JF: Absolutely Golden touches on the occult in a way that feels perfectly of the time the book is set. Did you spend a lot of time researching, or was that something else that snuck up on you?

DF: You may be surprised to learn that the bulk of my research for the book came from Playboy magazine, from about 1965 to the first half of 1973. At that time, believe it or not, Playboy was a cultural touchstone. Between its photos, essays, and ads, everything anyone needs to know about that era is in its pages—fashion, music, books, art, politics, religion, commerce, sex— everything. On a single full-page ad for eight track tapes, for instance, you see the music that was happening at any given moment, and on others you see the clothes people wore, the cigarettes they smoked and booze they drank, the interior design they favored, the artists they dug, you see it all. The men that were buying Playboy back then were clearly looking for more than pictures of naked women. The biggest writers of the time—male minds, on the whole, it’s true, I know—were in its pages, from Gabriel Garcia Marquez and Roald Dahl to Ray Bradbury and Norman Mailer, to Jack Kerouac and Kurt Vonnegut Jr. PEN USA, in fact, even honored Playboy’s owner and publisher, Hugh Hefner, for having supported serious literary writers and fought censorship for over fifty years. It really was a serious magazine.
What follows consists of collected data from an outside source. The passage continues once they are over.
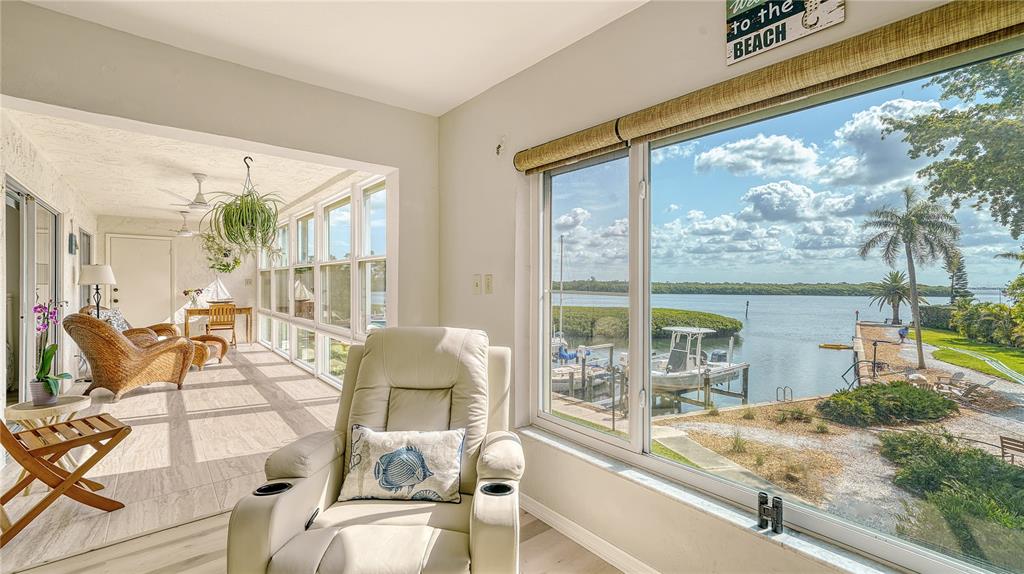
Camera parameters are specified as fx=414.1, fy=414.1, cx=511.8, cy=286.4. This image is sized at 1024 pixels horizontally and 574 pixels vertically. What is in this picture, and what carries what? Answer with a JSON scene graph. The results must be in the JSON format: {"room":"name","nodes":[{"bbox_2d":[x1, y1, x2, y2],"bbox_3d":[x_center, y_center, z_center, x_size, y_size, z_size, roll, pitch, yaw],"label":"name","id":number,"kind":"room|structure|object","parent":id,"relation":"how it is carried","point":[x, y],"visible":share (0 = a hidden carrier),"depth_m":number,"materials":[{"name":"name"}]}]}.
{"room":"living room","nodes":[
{"label":"living room","id":0,"kind":"room"},
{"bbox_2d":[0,109,95,409],"bbox_3d":[-5.196,-0.057,4.644,0.170,2.642,6.705,0,0,-40],"label":"left wall","id":1,"kind":"structure","parent":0,"point":[28,159],"depth_m":4.31,"materials":[{"name":"white paint"}]},
{"bbox_2d":[5,178,63,401],"bbox_3d":[-4.536,0.193,3.898,0.112,2.138,2.366,0,0,-40],"label":"sliding glass door","id":2,"kind":"structure","parent":1,"relation":"in","point":[10,237],"depth_m":3.80,"materials":[{"name":"glass"}]},
{"bbox_2d":[68,233,77,253],"bbox_3d":[-5.432,-0.519,5.143,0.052,0.257,0.180,0,0,-40],"label":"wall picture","id":3,"kind":"object","parent":1,"relation":"attached to","point":[71,237],"visible":0.98,"depth_m":5.09,"materials":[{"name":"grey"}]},
{"bbox_2d":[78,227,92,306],"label":"window","id":4,"kind":"structure","parent":1,"relation":"in","point":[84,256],"depth_m":6.74,"materials":[{"name":"glass"}]},
{"bbox_2d":[77,264,116,317],"bbox_3d":[-5.388,0.460,5.379,0.382,1.505,0.390,0,0,-40],"label":"table lamp","id":5,"kind":"object","parent":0,"point":[86,281],"visible":0.77,"depth_m":5.30,"materials":[{"name":"metal"}]},
{"bbox_2d":[96,215,263,341],"bbox_3d":[-6.776,-0.059,8.639,2.670,2.621,0.179,0,0,-40],"label":"far wall","id":6,"kind":"structure","parent":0,"point":[180,252],"depth_m":8.64,"materials":[{"name":"paint"}]},
{"bbox_2d":[106,233,174,327],"bbox_3d":[-7.465,0.104,8.331,1.045,2.281,0.118,0,0,-40],"label":"front door","id":7,"kind":"structure","parent":6,"relation":"in","point":[149,241],"depth_m":8.34,"materials":[{"name":"white paint"}]},
{"bbox_2d":[5,104,364,222],"bbox_3d":[-4.061,-1.359,5.714,2.668,0.123,6.945,0,0,-40],"label":"far room ceiling","id":8,"kind":"structure","parent":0,"point":[189,166],"depth_m":4.52,"materials":[{"name":"white paint"}]},
{"bbox_2d":[170,211,199,235],"bbox_3d":[-5.740,-1.105,7.347,0.920,0.420,0.942,0,0,-40],"label":"ceiling fan","id":9,"kind":"object","parent":8,"relation":"hanging from","point":[186,232],"visible":0.93,"depth_m":7.28,"materials":[{"name":"white"}]},
{"bbox_2d":[159,173,225,209],"bbox_3d":[-3.438,-1.072,4.750,1.035,0.392,1.039,0,0,-40],"label":"ceiling fan","id":10,"kind":"object","parent":8,"relation":"hanging from","point":[200,203],"visible":0.9,"depth_m":4.65,"materials":[{"name":"white metal"}]},
{"bbox_2d":[200,230,241,272],"bbox_3d":[-6.236,-0.762,8.931,0.767,1.059,0.515,0,0,-40],"label":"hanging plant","id":11,"kind":"object","parent":8,"relation":"hanging from","point":[221,265],"visible":0.77,"depth_m":8.86,"materials":[{"name":"green plant"}]},
{"bbox_2d":[202,159,284,252],"bbox_3d":[-2.222,-0.716,3.495,0.651,0.877,0.668,0,0,-40],"label":"hanging plant","id":12,"kind":"object","parent":8,"relation":"hanging from","point":[230,215],"visible":0.99,"depth_m":3.40,"materials":[{"name":"green plant"}]},
{"bbox_2d":[0,1,435,329],"bbox_3d":[-1.805,-0.067,2.292,3.023,2.540,0.166,0,0,-40],"label":"partition wall","id":13,"kind":"structure","parent":0,"point":[265,141],"depth_m":2.41,"materials":[{"name":"paint"}]},
{"bbox_2d":[0,342,620,573],"bbox_3d":[-3.497,1.293,5.413,3.427,0.121,7.647,0,0,-40],"label":"floor","id":14,"kind":"structure","parent":0,"point":[210,392],"depth_m":3.06,"materials":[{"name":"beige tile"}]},
{"bbox_2d":[7,393,93,486],"bbox_3d":[-2.957,1.012,2.665,0.421,0.516,0.425,0,0,-40],"label":"side table","id":15,"kind":"object","parent":14,"relation":"on","point":[62,405],"visible":0.55,"depth_m":2.61,"materials":[{"name":"white"}]},
{"bbox_2d":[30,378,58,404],"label":"flower pot","id":16,"kind":"object","parent":15,"relation":"on","point":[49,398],"visible":0.76,"depth_m":2.65,"materials":[{"name":"grey ceramic"}]},
{"bbox_2d":[31,298,71,404],"bbox_3d":[-2.971,0.414,2.654,0.257,0.660,0.354,0,0,-40],"label":"orchid","id":17,"kind":"object","parent":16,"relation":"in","point":[49,381],"visible":0.91,"depth_m":2.63,"materials":[{"name":"plant"}]},
{"bbox_2d":[0,413,130,546],"bbox_3d":[-2.525,0.883,2.267,0.456,0.793,0.562,0,0,31],"label":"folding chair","id":18,"kind":"object","parent":14,"relation":"on","point":[60,445],"visible":1,"depth_m":2.21,"materials":[{"name":"brown wood"}]},
{"bbox_2d":[62,313,195,398],"bbox_3d":[-4.406,0.747,4.798,0.849,0.928,1.079,0,0,24],"label":"wicker armchair","id":19,"kind":"object","parent":14,"relation":"on","point":[130,348],"visible":0.98,"depth_m":4.50,"materials":[{"name":"brown wicker"}]},
{"bbox_2d":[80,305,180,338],"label":"wicker chair","id":20,"kind":"object","parent":14,"relation":"on","point":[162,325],"visible":0.19,"depth_m":6.39,"materials":[{"name":"brown wicker"}]},
{"bbox_2d":[101,307,131,332],"bbox_3d":[-5.704,0.555,5.973,0.284,0.431,0.507,0,0,-14],"label":"throw pillow","id":21,"kind":"object","parent":20,"relation":"on","point":[119,317],"visible":0.39,"depth_m":5.91,"materials":[{"name":"fabric"}]},
{"bbox_2d":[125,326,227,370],"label":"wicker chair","id":22,"kind":"object","parent":14,"relation":"on","point":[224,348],"visible":0.35,"depth_m":6.29,"materials":[{"name":"wicker"}]},
{"bbox_2d":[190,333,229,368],"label":"wicker ottoman","id":23,"kind":"object","parent":14,"relation":"on","point":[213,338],"visible":0.42,"depth_m":6.42,"materials":[{"name":"wicker"}]},
{"bbox_2d":[182,305,253,344],"bbox_3d":[-6.103,0.813,8.643,1.157,0.754,0.592,0,0,-40],"label":"desk","id":24,"kind":"object","parent":14,"relation":"on","point":[199,310],"visible":0.73,"depth_m":8.44,"materials":[{"name":"brown wood"}]},
{"bbox_2d":[183,288,203,307],"bbox_3d":[-6.687,0.234,8.705,0.365,0.405,0.252,0,0,-40],"label":"flower vase","id":25,"kind":"object","parent":24,"relation":"on","point":[193,301],"visible":0.98,"depth_m":8.66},
{"bbox_2d":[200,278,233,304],"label":"sailboat","id":26,"kind":"object","parent":24,"relation":"on","point":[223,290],"visible":0.88,"depth_m":8.86,"materials":[{"name":"white fabric"}]},
{"bbox_2d":[206,303,236,345],"bbox_3d":[-5.680,0.781,8.099,0.454,0.879,0.489,0,0,-30],"label":"wooden chair","id":27,"kind":"object","parent":14,"relation":"on","point":[234,321],"visible":0.88,"depth_m":7.96,"materials":[{"name":"brown wood"}]},
{"bbox_2d":[222,324,526,573],"bbox_3d":[-0.441,0.756,1.770,1.012,1.091,1.104,0,0,3],"label":"recliner","id":28,"kind":"object","parent":14,"relation":"on","point":[274,507],"visible":0.96,"depth_m":1.66,"materials":[{"name":"beige leather"}]},
{"bbox_2d":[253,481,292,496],"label":"cup holder","id":29,"kind":"object","parent":28,"relation":"in","point":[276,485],"visible":0.28,"depth_m":1.59,"materials":[{"name":"black plastic"}]},
{"bbox_2d":[338,426,465,502],"bbox_3d":[-0.457,0.747,1.748,0.539,0.269,0.188,0,0,3],"label":"fish pillow","id":30,"kind":"object","parent":28,"relation":"on","point":[417,452],"visible":1,"depth_m":1.70,"materials":[{"name":"white fabric"}]},
{"bbox_2d":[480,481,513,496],"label":"cup holder","id":31,"kind":"object","parent":28,"relation":"in","point":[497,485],"visible":0.35,"depth_m":1.68,"materials":[{"name":"black plastic"}]},
{"bbox_2d":[256,170,386,389],"bbox_3d":[-3.182,0.006,6.387,0.144,2.326,6.312,0,0,-40],"label":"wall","id":32,"kind":"structure","parent":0,"point":[323,370],"depth_m":5.52,"materials":[{"name":"white"}]},
{"bbox_2d":[16,0,644,116],"bbox_3d":[-0.261,-1.303,0.507,3.181,0.129,4.584,0,0,-40],"label":"ceiling","id":33,"kind":"structure","parent":0,"point":[547,41],"depth_m":2.07,"materials":[{"name":"white paint"}]},
{"bbox_2d":[433,0,990,569],"bbox_3d":[1.009,0.011,1.460,0.202,2.652,4.620,0,0,-40],"label":"right wall","id":34,"kind":"structure","parent":0,"point":[606,481],"depth_m":2.14,"materials":[{"name":"paint"}]},
{"bbox_2d":[472,274,481,293],"bbox_3d":[-0.237,-0.018,2.728,0.018,0.123,0.077,0,0,-40],"label":"light switch","id":35,"kind":"object","parent":34,"relation":"attached to","point":[476,285],"visible":0.98,"depth_m":2.72,"materials":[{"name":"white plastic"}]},
{"bbox_2d":[484,274,493,293],"bbox_3d":[-0.156,-0.016,2.654,0.017,0.122,0.078,0,0,-40],"label":"light switch","id":36,"kind":"object","parent":34,"relation":"attached to","point":[489,285],"visible":0.97,"depth_m":2.65,"materials":[{"name":"plastic"}]},
{"bbox_2d":[495,136,506,155],"bbox_3d":[-0.071,-0.860,2.515,0.063,0.113,0.054,0,0,-40],"label":"wall hook","id":37,"kind":"object","parent":34,"relation":"attached to","point":[499,146],"visible":0.99,"depth_m":2.51,"materials":[{"name":"black"}]},
{"bbox_2d":[522,494,661,573],"bbox_3d":[0.839,1.261,1.458,0.017,0.093,3.451,0,0,-40],"label":"baseboard","id":38,"kind":"structure","parent":34,"relation":"attached to","point":[558,522],"depth_m":2.05,"materials":[{"name":"white paint"}]},
{"bbox_2d":[517,426,907,573],"bbox_3d":[0.845,0.891,1.552,0.149,0.042,2.285,0,0,-40],"label":"window sill","id":39,"kind":"structure","parent":34,"relation":"attached to","point":[541,438],"depth_m":1.60,"materials":[{"name":"white stone"}]},
{"bbox_2d":[757,492,782,533],"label":"binoculars","id":40,"kind":"object","parent":39,"relation":"on","point":[776,522],"visible":0.99,"depth_m":1.45,"materials":[{"name":"black metal"}]},
{"bbox_2d":[513,0,1023,172],"bbox_3d":[0.801,-0.698,1.503,0.084,0.141,2.340,0,0,-40],"label":"woven shade","id":41,"kind":"object","parent":34,"relation":"attached to","point":[521,168],"visible":0.99,"depth_m":1.31,"materials":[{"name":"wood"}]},
{"bbox_2d":[528,26,1023,571],"bbox_3d":[0.961,0.073,1.568,0.119,1.535,2.529,0,0,-40],"label":"window","id":42,"kind":"structure","parent":34,"relation":"in","point":[647,441],"depth_m":1.63,"materials":[{"name":"glass"}]},
{"bbox_2d":[725,0,845,64],"bbox_3d":[0.904,-0.960,1.392,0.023,0.282,0.353,0,0,-40],"label":"sign","id":43,"kind":"object","parent":34,"relation":"attached to","point":[797,6],"visible":0.99,"depth_m":1.41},
{"label":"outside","id":44,"kind":"structure","parent":0,"visible":0},
{"bbox_2d":[544,309,1022,561],"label":"ground","id":45,"kind":"structure","parent":44,"point":[730,412],"materials":[{"name":"beige gravel"}]},
{"bbox_2d":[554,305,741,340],"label":"island","id":46,"kind":"structure","parent":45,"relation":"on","point":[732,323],"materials":[{"name":"green plant"}]},
{"bbox_2d":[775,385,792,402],"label":"ladder","id":47,"kind":"object","parent":45,"relation":"on","point":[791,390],"visible":0.93,"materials":[{"name":"metal"}]},
{"bbox_2d":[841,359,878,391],"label":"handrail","id":48,"kind":"object","parent":45,"relation":"on","point":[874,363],"visible":0.78,"depth_m":11.77,"materials":[{"name":"black metal"}]},
{"bbox_2d":[817,380,957,426],"bbox_3d":[10.076,3.115,11.328,3.148,1.020,2.654,0,0,-40],"label":"shrub","id":49,"kind":"object","parent":45,"relation":"on","point":[910,390],"visible":0.94,"depth_m":10.60,"materials":[{"name":"green plant"}]},
{"bbox_2d":[868,270,917,324],"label":"palm tree","id":50,"kind":"object","parent":45,"relation":"on","point":[895,277],"visible":0.91,"materials":[{"name":"plant"}]},
{"bbox_2d":[856,186,961,372],"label":"palm tree","id":51,"kind":"object","parent":45,"relation":"on","point":[913,285],"visible":0.97,"materials":[{"name":"plant"}]},
{"bbox_2d":[876,429,1023,569],"bbox_3d":[6.637,2.787,5.067,3.698,1.225,3.628,0,0,-40],"label":"shrub","id":52,"kind":"object","parent":45,"relation":"on","point":[943,461],"visible":0.8,"depth_m":5.28,"materials":[{"name":"green plant"}]},
{"bbox_2d":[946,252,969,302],"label":"pine tree","id":53,"kind":"object","parent":45,"relation":"on","point":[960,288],"visible":0.47,"materials":[{"name":"plant"}]},
{"bbox_2d":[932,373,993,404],"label":"lounge chair","id":54,"kind":"object","parent":45,"relation":"on","point":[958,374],"visible":0.83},
{"bbox_2d":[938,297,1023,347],"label":"hedge","id":55,"kind":"object","parent":45,"relation":"on","point":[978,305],"visible":0.88,"materials":[{"name":"green plant"}]},
{"bbox_2d":[998,435,1023,466],"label":"bench","id":56,"kind":"object","parent":45,"relation":"on","point":[1002,456],"visible":0.93,"depth_m":9.01,"materials":[{"name":"brown wood"}]},
{"bbox_2d":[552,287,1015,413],"label":"lake","id":57,"kind":"structure","parent":44,"point":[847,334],"materials":[{"name":"blue liquid"}]},
{"bbox_2d":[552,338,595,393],"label":"boat","id":58,"kind":"object","parent":57,"relation":"on","point":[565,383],"visible":0.33,"materials":[{"name":"white"}]},
{"bbox_2d":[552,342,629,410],"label":"dock","id":59,"kind":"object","parent":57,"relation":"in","point":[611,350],"visible":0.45,"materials":[{"name":"grey wood"}]},
{"bbox_2d":[651,324,745,399],"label":"boat","id":60,"kind":"object","parent":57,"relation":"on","point":[719,372],"visible":0.73,"materials":[{"name":"white"}]},
{"bbox_2d":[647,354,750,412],"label":"boat lift","id":61,"kind":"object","parent":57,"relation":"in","point":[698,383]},
{"bbox_2d":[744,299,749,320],"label":"piling","id":62,"kind":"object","parent":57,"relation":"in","point":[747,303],"visible":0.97,"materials":[{"name":"black wood"}]},
{"bbox_2d":[818,342,852,348],"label":"kayak","id":63,"kind":"object","parent":57,"relation":"on","point":[826,345],"visible":0.98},
{"bbox_2d":[917,328,1023,381],"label":"lawn","id":64,"kind":"structure","parent":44,"point":[1021,358],"materials":[{"name":"green plant"}]},
{"label":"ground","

The only thing I couldn’t find in Playboy was the stuff I needed on the occult, which, as you guessed, I researched pretty deeply. All things New Age were in the air at the time, that’s for sure. People were searching. What they couldn’t find in sex and drugs and rock and roll they hoped to find in God, or in what amounted to God, anyway, the mystic, which, at the end of the day, is the divine. It wasn’t an accident that this concern lies at the heart of the book. At the time I wrote it, like I said, I myself was searching, though not so much for answers in the occult as in various spiritual practices, with a special focus on Buddhism. But then again, as well, I’ve always been fascinated by this stuff. It seems like in everything I do there’s a fortune teller or witch or trickster or sage. When you look at history, at just about any story from any time, you’ll find that these are the figures on which the real events turn. Without them, I think, we’d all be faces in a nightmare from van Eyck or Bosch.